[Dataset entries]

* * * * * * *

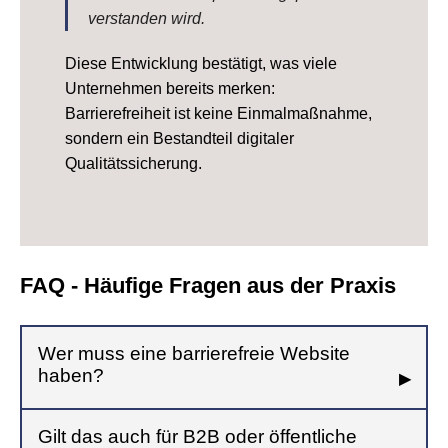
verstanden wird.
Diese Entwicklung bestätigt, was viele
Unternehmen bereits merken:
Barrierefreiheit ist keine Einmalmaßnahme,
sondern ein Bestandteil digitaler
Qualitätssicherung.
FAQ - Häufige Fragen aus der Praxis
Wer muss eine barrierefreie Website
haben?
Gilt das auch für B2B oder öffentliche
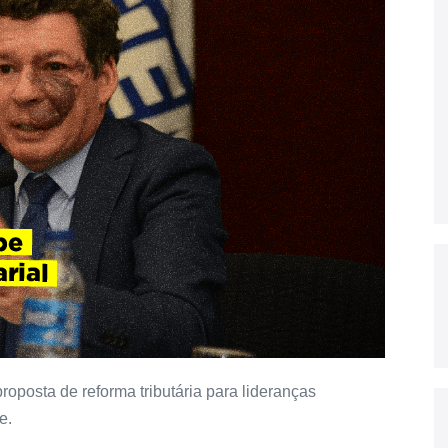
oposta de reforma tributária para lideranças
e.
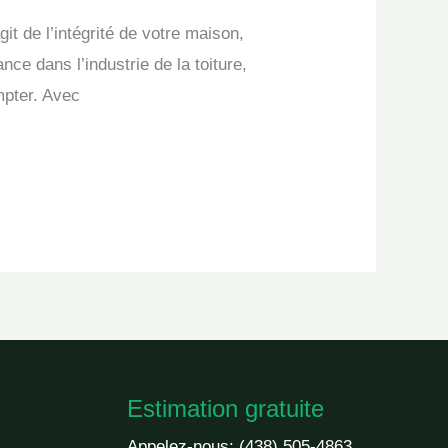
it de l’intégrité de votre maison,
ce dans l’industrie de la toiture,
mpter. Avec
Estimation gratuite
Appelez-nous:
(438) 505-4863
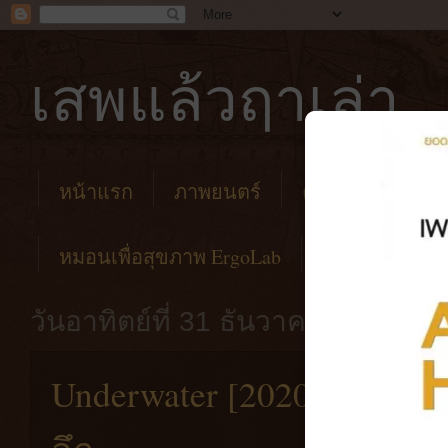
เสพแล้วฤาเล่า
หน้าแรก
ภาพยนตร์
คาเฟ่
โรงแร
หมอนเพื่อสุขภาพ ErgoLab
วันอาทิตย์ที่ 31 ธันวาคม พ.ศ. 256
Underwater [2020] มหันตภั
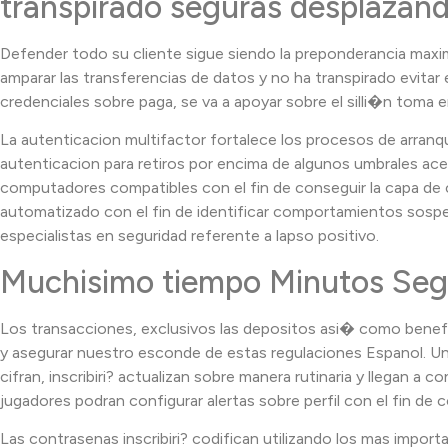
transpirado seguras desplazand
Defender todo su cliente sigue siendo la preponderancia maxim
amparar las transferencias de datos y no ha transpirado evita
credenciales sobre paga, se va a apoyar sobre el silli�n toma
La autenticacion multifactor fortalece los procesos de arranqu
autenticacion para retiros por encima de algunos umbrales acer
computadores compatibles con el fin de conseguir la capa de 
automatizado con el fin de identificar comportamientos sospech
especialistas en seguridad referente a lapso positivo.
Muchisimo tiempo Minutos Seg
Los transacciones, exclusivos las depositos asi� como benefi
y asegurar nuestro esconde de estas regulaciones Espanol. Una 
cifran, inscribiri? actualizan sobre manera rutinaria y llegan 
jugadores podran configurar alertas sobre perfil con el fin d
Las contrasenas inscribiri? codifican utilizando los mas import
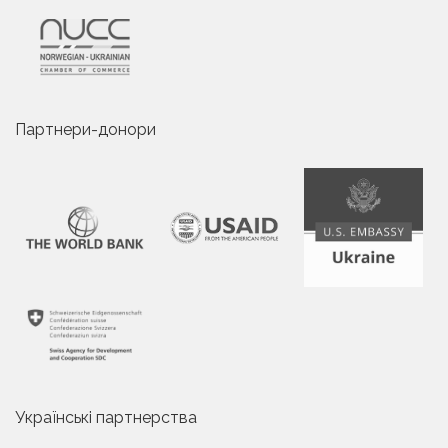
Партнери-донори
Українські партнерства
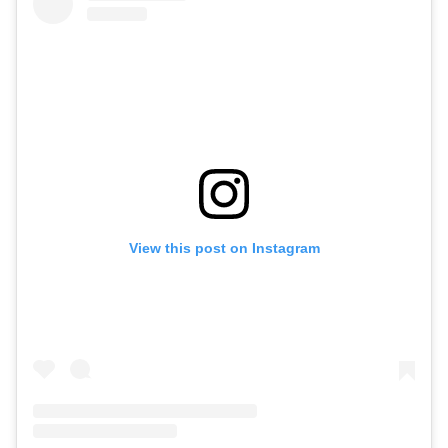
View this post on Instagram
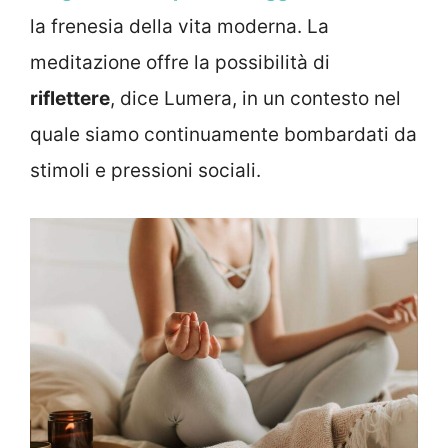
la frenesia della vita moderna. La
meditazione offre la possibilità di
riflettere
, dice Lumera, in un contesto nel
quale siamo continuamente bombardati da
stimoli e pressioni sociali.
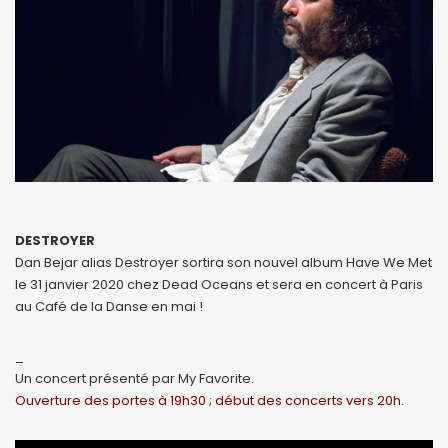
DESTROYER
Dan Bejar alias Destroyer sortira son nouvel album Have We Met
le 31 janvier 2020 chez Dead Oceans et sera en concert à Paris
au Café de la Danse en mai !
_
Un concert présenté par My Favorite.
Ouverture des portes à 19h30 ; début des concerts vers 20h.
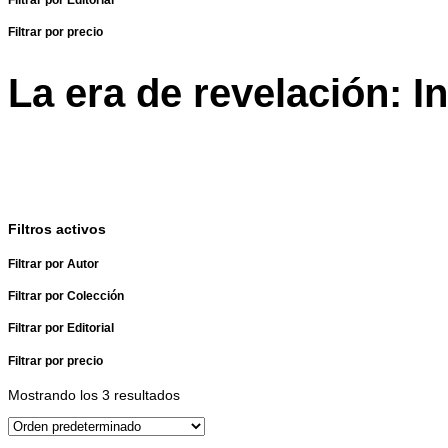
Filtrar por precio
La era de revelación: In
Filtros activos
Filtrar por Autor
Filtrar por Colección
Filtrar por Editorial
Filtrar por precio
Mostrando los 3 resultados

* * * * * * *

*EXERCISE DIRECTIONS*. Format every line of text in the material above as a numbered list, skipping blank lines and omitting the pictures.

*EXERCISE RESULT*.
1. verstanden wird.
2. Diese Entwicklung bestätigt, was viele
3. Unternehmen bereits merken:
4. Barrierefreiheit ist keine Einmalmaßnahme,
5. sondern ein Bestandteil digitaler
6. Qualitätssicherung.
7. FAQ - Häufige Fragen aus der Praxis
8. Wer muss eine barrierefreie Website
9. haben?
10. Gilt das auch für B2B oder öffentliche
11. oposta de reforma tributária para lideranças
12. e.
13. it de l’intégrité de votre maison,
14. ce dans l’industrie de la toiture,
15. mpter. Avec
16. Estimation gratuite
17. Appelez-nous:
18. (438) 505-4863
19. เสพแล้วฤาเล่า
20. หน้าแรก
21. ภาพยนตร์
22. คาเฟ่
23. โรงแร
24. หมอนเพื่อสุขภาพ ErgoLab
25. วันอาทิตย์ที่ 31 ธันวาคม พ.ศ. 256
26. Underwater [2020] มหันตภั
27. transpirado seguras desplazand
28. Defender todo su cliente sigue siendo la preponderancia maxim
29. amparar las transferencias de datos y no ha transpirado evita
30. credenciales sobre paga, se va a apoyar sobre el silli�n toma
31. La autenticacion multifactor fortalece los procesos de arranqu
32. autenticacion para retiros por encima de algunos umbrales acer
33. computadores compatibles con el fin de conseguir la capa de 
34. automatizado con el fin de identificar comportamientos sospech
35. especialistas en seguridad referente a lapso positivo.
36. Muchisimo tiempo Minutos Seg
37. Los transacciones, exclusivos las depositos asi� como benefi
38. y asegurar nuestro esconde de estas regulaciones Espanol. Una 
39. cifran, inscribiri? actualizan sobre manera rutinaria y llegan 
40. jugadores podran configurar alertas sobre perfil con el fin d
41. Las contrasenas inscribiri? codifican utilizando los mas import
42. Партнери-донори
43. Українські партнерства
44. View this post on Instagram
45. la frenesia della vita moderna. La
46. meditazione offre la possibilità di
47. riflettere
48. , dice Lumera, in un contesto nel
49. quale siamo continuamente bombardati da
50. stimoli e pressioni sociali.
51. DESTROYER
52. Dan Bejar alias Destroyer sortira son nouvel album Have We Met
53. le 31 janvier 2020 chez Dead Oceans et sera en concert à Paris
54. au Café de la Danse en mai !
55. _
56. Un concert présenté par My Favorite.
57. Ouverture des portes à 19h30 ; début des concerts vers 20h.
58. Filtrar por precio
59. La era de revelación: In
60. Filtros activos
61. Filtrar por Autor
62. Filtrar por Colección
63. Filtrar por Editorial
64. Filtrar por precio
65. Mostrando los 3 resultados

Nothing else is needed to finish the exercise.